The sesquiterpene lactone estafiatin exerts an anti-inflammatory effect against Mycobacterium abscessus infection by regulating interleukin-1 beta production.

BACKGROUND

Mycobacterium abscessus, a species of non-tuberculous mycobacteria, is known to induce chronic pulmonary inflammation in humans. The nucleotide-binding oligomerization domain-like receptor family pyrin domain-containing 3 (NLRP3) inflammasome plays a critical role in the maturation of interleukin-1 beta (IL-1β) and the initiation of pyroptosis. However, excessive activation of the NLRP3 inflammasome during M. abscessus infection results in the overproduction of IL-1β, leading to subsequent tissue damage. Estafiatin (EST), a sesquiterpene lactone, has previously exhibited anti-inflammatory properties in lipopolysaccharide (LPS)-stimulated macrophages and mouse models. Based on these findings, we investigated whether EST could attenuate M. abscessus-induced inflammation by regulating NLRP3 inflammasome activation.

PURPOSE

This study aimed to evaluate the anti-inflammatory effects of EST in the context of M. abscessus infection and explore the involvement of IL-1β signaling, thereby establishing foundational evidence for the potential therapeutic application of EST in managing M. abscessus infection.

METHODS

Murine bone marrow-derived macrophages and those primed with LPS, were pretreated with various concentrations of EST for 2 h before M. abscessus infection.
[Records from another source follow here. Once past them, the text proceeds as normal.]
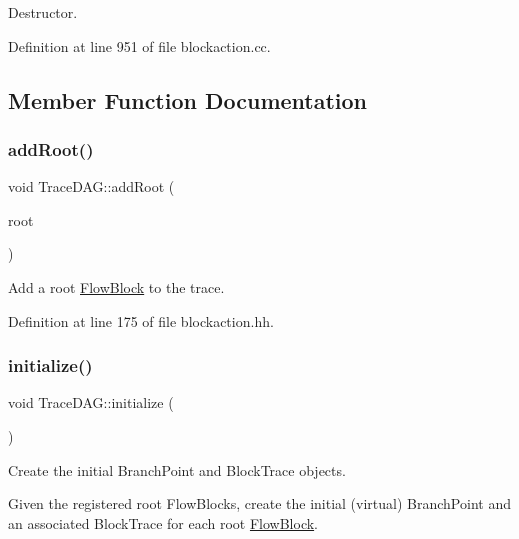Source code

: Destructor. 



Definition at line 951 of file blockaction.\+cc.



\subsection{Member Function Documentation}
\mbox{\label{class_trace_d_a_g_a1bfbd6888e04cc4688510f67464d8c89}} 
\subsubsection{\texorpdfstring{addRoot()}{addRoot()}}
{\footnotesize\ttfamily void Trace\+D\+A\+G\+::add\+Root (\begin{DoxyParamCaption}\item[{\mbox{\hyperlink{class_flow_block}{Flow\+Block}} $\ast$}]{root }\end{DoxyParamCaption})\hspace{0.3cm}{\ttfamily [inline]}}



Add a root \mbox{\hyperlink{class_flow_block}{Flow\+Block}} to the trace. 



Definition at line 175 of file blockaction.\+hh.

\mbox{\label{class_trace_d_a_g_a6d28fcd17f9782ecb53d790bf2b4264c}} 
\subsubsection{\texorpdfstring{initialize()}{initialize()}}
{\footnotesize\ttfamily void Trace\+D\+A\+G\+::initialize (\begin{DoxyParamCaption}\item[{void}]{ }\end{DoxyParamCaption})}



Create the initial Branch\+Point and Block\+Trace objects. 

Given the registered root Flow\+Blocks, create the initial (virtual) Branch\+Point and an associated Block\+Trace for each root \mbox{\hyperlink{class_flow_block}{Flow\+Block}}.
Phagocytosis activity and intracellular bacterial growth were evaluated by colony-forming units (CFU) assays. The expression of NLRP3-mediated genes and the production of tumor necrosis factor-alpha (TNF-α), interleukin-6 (IL-6), and IL-1β were measured by quantitative PCR and ELISA, respectively. The components of NLRP3 inflammasome were also evaluated by Western blot analysis. In the in vivo experiment, the effects of EST on bacterial clearance, lung histopathology, cytokine production, and IL-1β-positive alveolar macrophage population were assessed in wild-type and IL-1β-deficient mice following pulmonary infection with M. abscessus.

RESULTS

EST treatment significantly decreased TNF-α, IL-6, and IL-1β production by macrophages in response to M. abscessus infection, without affecting intracellular bacterial growth. Additionally, EST specifically reduced IL-1β production and cleavage of caspase-1 and IL-1β induced by M. abscessus in LPS-primed macrophages. In a mouse model of M. abscessus infection, intraperitoneal administration of EST alleviated the inflamed area and histopathological alteration in the lungs in a dose-dependent manner, but it did not influence bacterial clearance. EST treatment also decreased TNF-α, IL-6, IL-1β, and interleukin-17 (IL-17) levels in lung homogenates and reduced the protein levels of the cleaved forms of caspase-1 and IL-1β. Flow cytometry analysis revealed a reduced number of IL-1β-positive cells among alveolar macrophages in EST-treated mice. Notably, EST treatment did not affect the histopathology of major organs, including the liver, spleen, and kidney, indicating that the doses used did not induce toxicity. The protective effects of EST against M. abscessus-induced pulmonary inflammation disappeared in IL-1β-deficient mice, suggesting that EST may exert an anti-inflammatory effect by regulating IL-1β signaling.

CONCLUSIONS

This study demonstrated that EST inhibits NLRP3 inflammasome activation in M. abscessus-infected macrophages and mitigates excessive pulmonary inflammation during M. abscessus infection in mice, without compromising bacterial clearance. These findings support its potential as a novel host-directed therapeutic candidate for M. abscessus infection.